Wedding loan alternatives

  • Save up over a long engagement. The average engagement lasts about 15 months, so if you start saving for your wedding day immediately, you could have a healthy amount in the bank before you start putting down deposits and spending money
  • Ask guests for financial contributions instead of gifts. If you and your partner tend towards a minimalist vibe anyway, and you don’t want more clutter, this could be a great option! Cash registries through The Knot or Honeyfund are good alternatives to wedding registries
  • Consider a credit card. Look for a card with 0% APR, otherwise you’ll be paying a lot of debt accumulated in compound interest. A number of cards have promotional intro periods providing zero interest for up to 20 months; this could give you more than enough time to plan your wedding and repay the debt before you’re charged any interest. Remember: if you don’t pay off the debt before the promotional period is over, interest will accumulate on the remaining balance.
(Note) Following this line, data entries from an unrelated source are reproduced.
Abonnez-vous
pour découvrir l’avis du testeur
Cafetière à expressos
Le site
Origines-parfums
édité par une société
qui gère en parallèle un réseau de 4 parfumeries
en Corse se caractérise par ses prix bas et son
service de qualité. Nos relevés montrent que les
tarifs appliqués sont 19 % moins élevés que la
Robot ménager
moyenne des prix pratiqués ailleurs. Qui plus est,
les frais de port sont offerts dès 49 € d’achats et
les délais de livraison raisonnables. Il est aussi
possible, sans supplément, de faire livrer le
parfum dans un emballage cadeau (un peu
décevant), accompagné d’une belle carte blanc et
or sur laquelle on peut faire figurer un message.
Alternatively, you can look for a rewards card; some of these offer cashback, which can also help cover wedding costs, and some offer travel rewards, which could help with your honeymoon! Keep in mind that these cards typically require good to excellent credit to qualify (a FICO score of 690 or higher)
  • Downsize. Try to whittle down your guest list—just removing 10-20 people can reduce your budget by about $1,000

Methodology

Maroo brings together the most up-to-date resources to make the wedding planning process seamless for couples planning their wedding, no matter their financial background. Maroo does not receive any compensation for recommended resources.